--- Provided records Enclosed Below ---
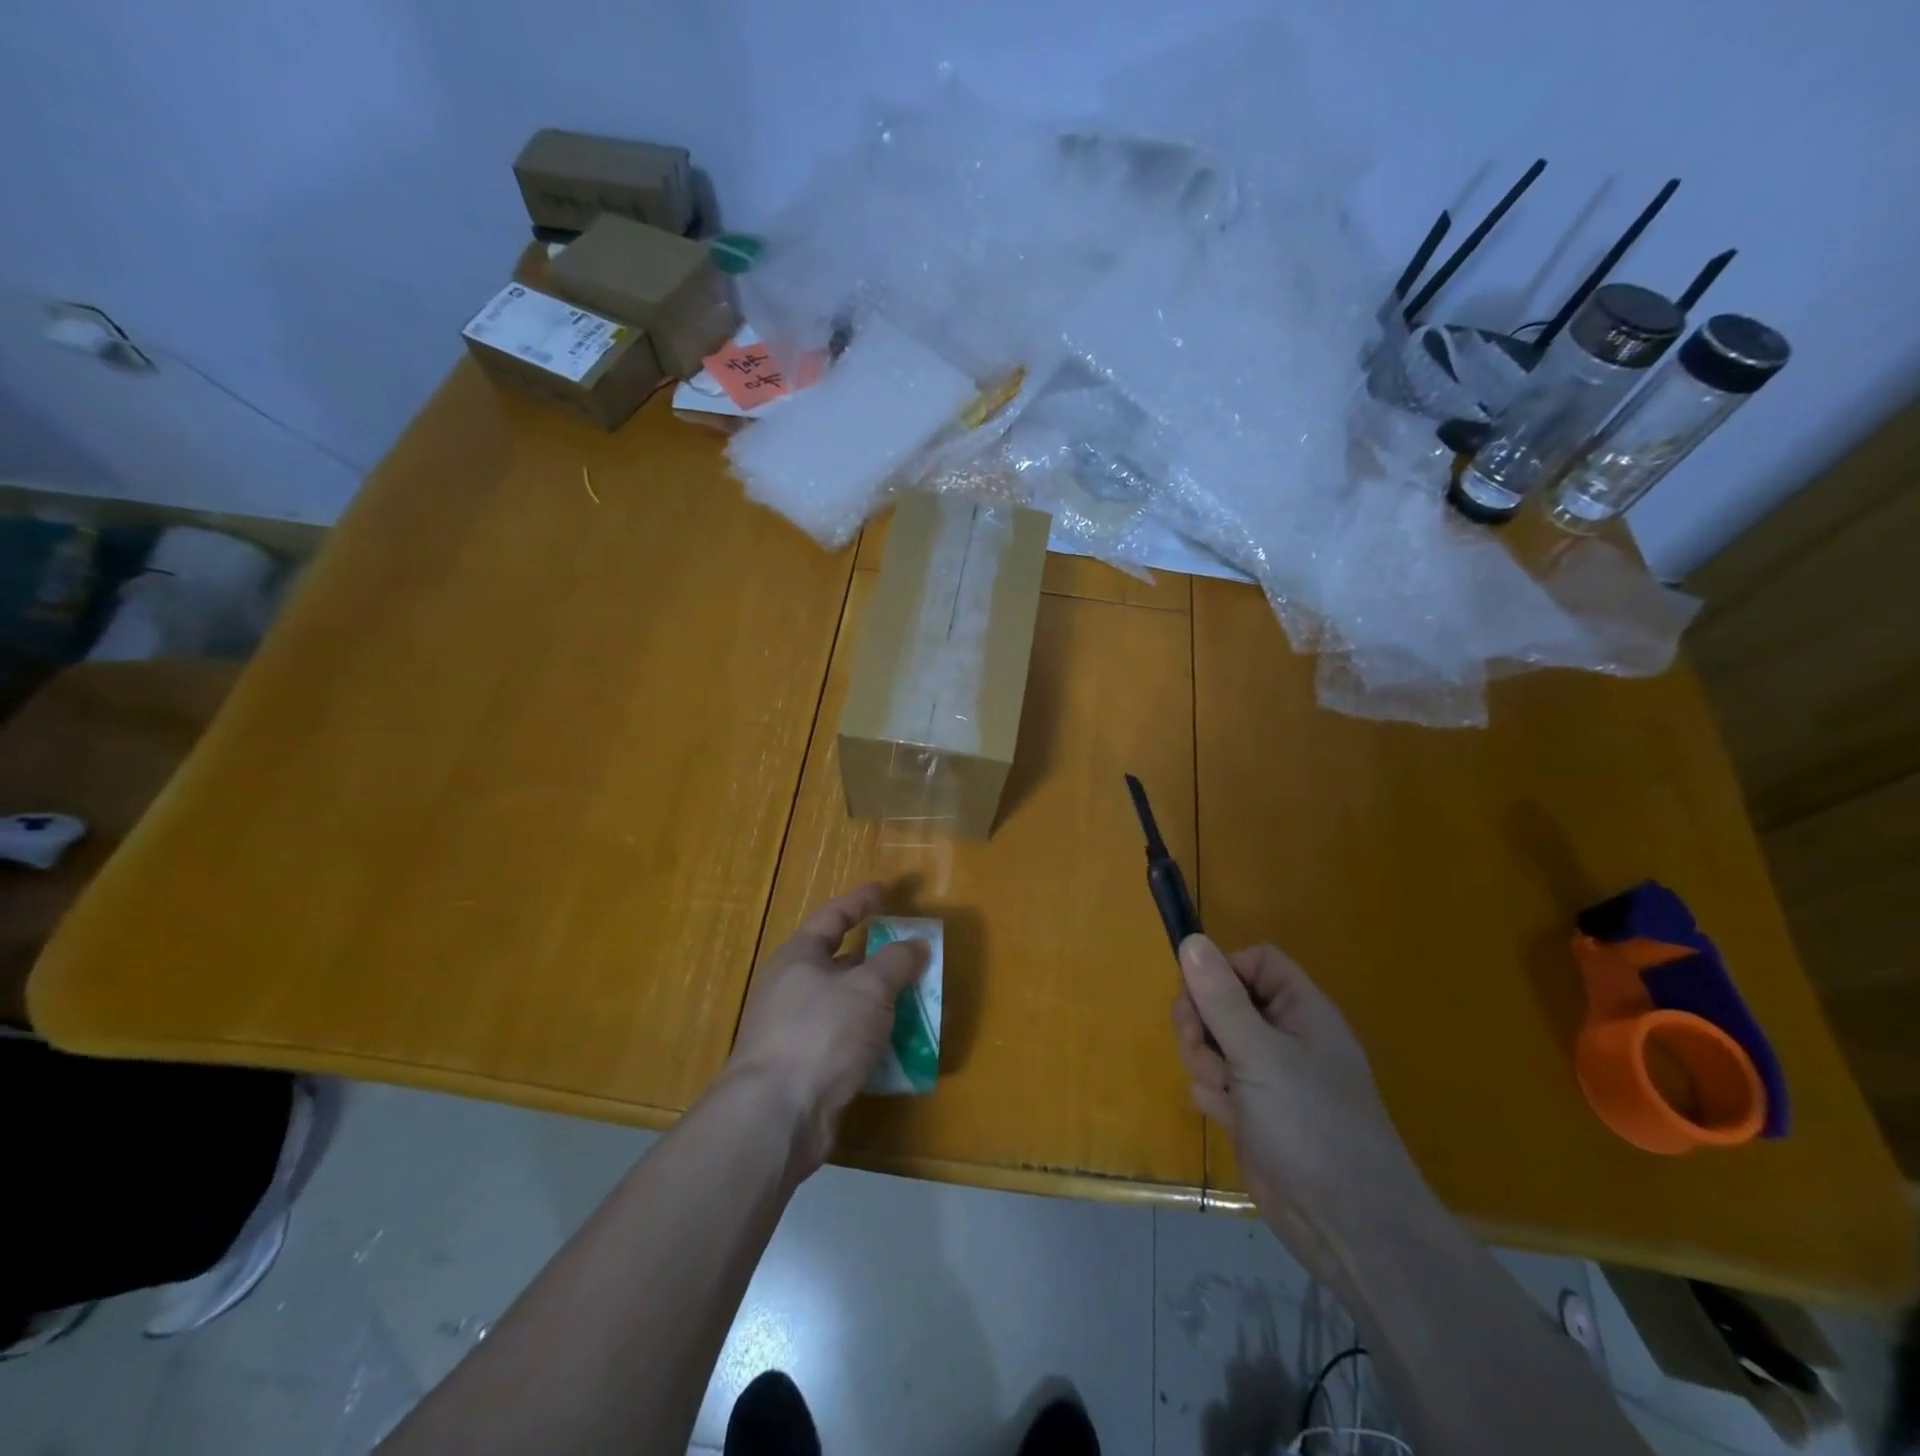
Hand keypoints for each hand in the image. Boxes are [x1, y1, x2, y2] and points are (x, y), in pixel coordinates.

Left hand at [724, 883, 928, 1177]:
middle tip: (914, 957)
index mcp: (799, 957)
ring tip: (918, 1005)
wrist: (776, 1115)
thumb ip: (896, 962)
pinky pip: (847, 1044)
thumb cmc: (821, 1032)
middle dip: (879, 961)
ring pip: (848, 1007)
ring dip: (881, 1006)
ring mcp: (796, 1031)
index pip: (833, 916)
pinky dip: (873, 1042)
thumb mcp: (868, 989)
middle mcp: (792, 989)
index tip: (885, 891)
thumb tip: (916, 944)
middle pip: (842, 964)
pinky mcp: (805, 1069)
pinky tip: (901, 1050)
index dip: (861, 901)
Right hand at [1172, 935, 1427, 1280]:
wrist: (1349, 1228)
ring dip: (1204, 1061)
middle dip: (1202, 1022)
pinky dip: (1214, 1096)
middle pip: (1224, 1001)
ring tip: (1221, 1092)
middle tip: (1201, 1047)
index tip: (1199, 994)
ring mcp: (1270, 1077)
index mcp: (1301, 1011)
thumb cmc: (1312, 1126)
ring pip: (1214, 1043)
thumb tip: (1191, 940)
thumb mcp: (1259, 1054)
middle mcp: (1285, 1037)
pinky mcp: (1254, 1113)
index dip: (1224, 970)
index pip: (1255, 962)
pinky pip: (1216, 1082)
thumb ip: (1221, 999)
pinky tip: (1228, 1119)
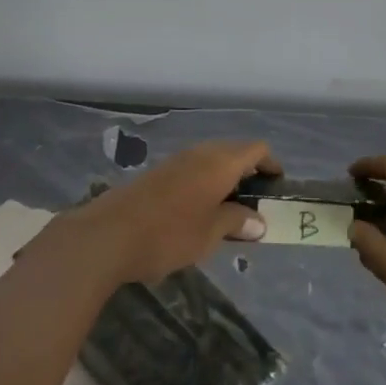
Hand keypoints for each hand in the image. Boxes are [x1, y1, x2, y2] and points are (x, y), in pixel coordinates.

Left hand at [64, 139, 277, 286]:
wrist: (108, 235)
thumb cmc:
--- End of Enclosed Provided records ---
▶ **Exercise aim**
In the entries above, the lines from the one bearing "ring dip: (1204, 1061)" up to and including the one bearing "pinky mcp: (1254, 1113)" should be transcribed exactly; no other line is wanted.

▶ **Finished exercise**
ring dip: (1204, 1061)
middle dip: (1202, 1022)
pinky dip: (1214, 1096)
middle pip: (1224, 1001)
ring tip: (1221, 1092)
middle tip: (1201, 1047)
index tip: (1199, 994)
ring mcp: (1270, 1077)
index mcp: (1301, 1011)
thumb cmc: (1312, 1126)
ring pip: (1214, 1043)
thumb tip: (1191, 940)
thumb mcp: (1259, 1054)
middle mcp: (1285, 1037)
pinky mcp: (1254, 1113)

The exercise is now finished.